Airport Meltdown

My poor husband!

10 things employerImagine the scene, if you will, where a woman in her 40s (me) is bawling her eyes out at the closed gate in an airport, having just missed their flight to their honeymoon.  Good job he’s a caring and patient man!

Well that’s just what happened a couple of weeks ago.  On reflection, I understand why it happened, and I can forgive myself for any embarrassment I caused to my hubby because it wasn’t intentional, and I had lost complete control of my emotions.  I reverted back to a 4 year old version of me who was tired, hot, frustrated, in pain (I’ve got a sore heel and shoulder and we had walked a long way) and now I was red hot angry.

This airport meltdown was either going to come out as tears or something a lot more violent.

Violence is not tolerated (and nor should it be).  I only wish they had a punch bag installed at every gate for each person to express themselves when they miss a flight.  Much less embarrassing.

Thanks to my other half, I was able to get it out via bawling like a toddler (without being shut down by being told to stop crying or to cheer up), and then took a few deep breaths, dried my eyes and took stock of the situation.  It only took me about 4 mins to let it all out, but I’m really glad I did.  I needed to ‘reboot’.

Right then, where to stay tonight, how do we get there and can we get another flight tomorrow?

I think that without giving in to the meltdown, it would have been like a bubbling volcano inside me; I would have been emotional, snappy to my hubby, and aggressive and rude to others.

There’s definitely something scary about admitting you’ve had a giant public meltdown to strangers on the internet.  I don’t know if I’ll be judged or pitied, or supported and reassured.  I know that it turned out to be a good thing, to let it all out like that, but I could tell that people around us were uncomfortable and didn’t know what to say or do.  They might have thought I was been childish or there was some wrong with my mental health.  Or maybe they thought I was a spoiled brat and was having a temper tantrum.  I’ll never know what was going on inside their heads.

What would you do if you saw my airport meltdown?

It’s a difficult question to answer until you’re actually there.  I think if I had been on my own I would have received more attention, but everyone could see I had my man watching over me. I wasn’t alone and suffering.

I’m sure I’ll have more meltdowns in my life – fortunately they rarely get to that level of regression, and I’ll just manage them like I do daily with coping mechanisms, but actually, I really do think the best response to my situation was to cry like that.

Afterwards I was able to explain to some extent what happened and why that was the right thing to do to my hubby. He was kind and supportive and practical. Just what I needed.

Perhaps if you see someone having a big cry like that you’ll be kind, sensitive and compassionate (perhaps you always would have been).  Being an Aspie rarely means having a lack of emotion, its more like there’s too much and its really hard to express it to those on and not on the spectrum.  So the emotions come out at odd angles and in strange ways and often explosively.

• PROBLEM REQUIREMENTS: Reproduce the passage of the airport meltdown text starting at "Thanks to my" and ending at "another flight tomorrow?". The lines after this point come from a separate source and are unrelated to the airport meltdown text.

• INFORMATION:
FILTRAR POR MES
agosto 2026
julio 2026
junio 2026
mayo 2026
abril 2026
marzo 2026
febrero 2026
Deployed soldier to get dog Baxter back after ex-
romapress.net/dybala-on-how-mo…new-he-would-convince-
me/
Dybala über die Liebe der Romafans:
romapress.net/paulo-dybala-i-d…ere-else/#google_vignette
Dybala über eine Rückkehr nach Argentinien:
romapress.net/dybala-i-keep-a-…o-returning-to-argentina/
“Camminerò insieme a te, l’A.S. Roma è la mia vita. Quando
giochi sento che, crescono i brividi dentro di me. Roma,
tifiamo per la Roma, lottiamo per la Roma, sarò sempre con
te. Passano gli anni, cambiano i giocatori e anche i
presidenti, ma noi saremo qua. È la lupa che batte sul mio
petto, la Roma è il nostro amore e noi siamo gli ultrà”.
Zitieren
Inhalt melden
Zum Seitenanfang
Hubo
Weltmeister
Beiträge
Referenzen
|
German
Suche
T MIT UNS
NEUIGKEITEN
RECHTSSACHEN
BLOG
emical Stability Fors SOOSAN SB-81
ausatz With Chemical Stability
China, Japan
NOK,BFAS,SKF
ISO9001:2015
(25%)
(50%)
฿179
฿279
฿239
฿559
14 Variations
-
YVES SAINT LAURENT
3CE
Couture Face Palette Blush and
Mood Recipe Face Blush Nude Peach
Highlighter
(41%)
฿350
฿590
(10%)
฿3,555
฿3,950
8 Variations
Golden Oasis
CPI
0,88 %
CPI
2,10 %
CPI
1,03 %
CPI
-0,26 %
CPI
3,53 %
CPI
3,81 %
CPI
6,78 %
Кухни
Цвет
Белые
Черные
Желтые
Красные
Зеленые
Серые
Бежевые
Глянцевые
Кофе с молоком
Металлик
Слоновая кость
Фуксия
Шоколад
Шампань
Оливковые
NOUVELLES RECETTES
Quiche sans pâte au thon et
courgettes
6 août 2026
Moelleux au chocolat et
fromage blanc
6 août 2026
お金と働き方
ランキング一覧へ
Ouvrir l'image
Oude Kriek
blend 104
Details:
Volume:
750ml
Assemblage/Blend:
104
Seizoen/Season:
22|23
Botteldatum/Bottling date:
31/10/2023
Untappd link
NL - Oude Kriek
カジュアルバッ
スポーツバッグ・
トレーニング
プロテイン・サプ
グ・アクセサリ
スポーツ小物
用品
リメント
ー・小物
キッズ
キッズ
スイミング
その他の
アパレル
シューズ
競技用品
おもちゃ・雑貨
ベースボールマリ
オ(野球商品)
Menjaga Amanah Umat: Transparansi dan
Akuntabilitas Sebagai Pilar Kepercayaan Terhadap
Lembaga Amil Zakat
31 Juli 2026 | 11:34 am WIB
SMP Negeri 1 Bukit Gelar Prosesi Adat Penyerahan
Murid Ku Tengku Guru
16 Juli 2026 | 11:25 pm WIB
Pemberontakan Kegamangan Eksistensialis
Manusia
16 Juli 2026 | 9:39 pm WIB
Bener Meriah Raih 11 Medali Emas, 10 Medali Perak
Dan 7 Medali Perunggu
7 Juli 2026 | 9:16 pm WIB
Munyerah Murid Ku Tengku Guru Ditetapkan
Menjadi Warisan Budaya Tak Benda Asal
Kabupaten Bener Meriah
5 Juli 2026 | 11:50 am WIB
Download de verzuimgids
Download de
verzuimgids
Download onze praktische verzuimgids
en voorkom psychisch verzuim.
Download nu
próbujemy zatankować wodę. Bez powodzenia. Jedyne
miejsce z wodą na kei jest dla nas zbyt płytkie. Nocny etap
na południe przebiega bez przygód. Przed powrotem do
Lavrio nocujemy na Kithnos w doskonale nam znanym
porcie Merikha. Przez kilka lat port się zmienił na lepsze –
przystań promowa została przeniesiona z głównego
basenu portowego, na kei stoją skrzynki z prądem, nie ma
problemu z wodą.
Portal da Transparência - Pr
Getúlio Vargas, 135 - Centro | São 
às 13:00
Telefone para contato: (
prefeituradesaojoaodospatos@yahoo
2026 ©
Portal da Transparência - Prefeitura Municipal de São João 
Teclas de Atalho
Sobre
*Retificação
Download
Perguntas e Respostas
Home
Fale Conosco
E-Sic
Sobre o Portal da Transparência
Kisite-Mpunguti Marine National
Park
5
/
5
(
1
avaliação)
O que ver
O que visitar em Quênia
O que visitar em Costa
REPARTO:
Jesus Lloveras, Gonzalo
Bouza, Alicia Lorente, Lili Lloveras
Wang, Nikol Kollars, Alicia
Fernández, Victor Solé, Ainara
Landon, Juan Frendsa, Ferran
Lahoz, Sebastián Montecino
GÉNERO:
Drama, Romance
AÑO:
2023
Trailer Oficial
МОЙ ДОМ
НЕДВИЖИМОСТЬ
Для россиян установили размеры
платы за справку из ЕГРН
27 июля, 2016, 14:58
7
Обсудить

• ANSWER SPACE:
Thanks to my other half, I was able to get it out via bawling like a toddler (without being shut down by being told to stop crying or to cheer up), and then took a few deep breaths, dried my eyes and took stock of the situation.  It only took me about 4 mins to let it all out, but I’m really glad I did.  I needed to ‘reboot’.

Right then, where to stay tonight, how do we get there and can we get another flight tomorrow?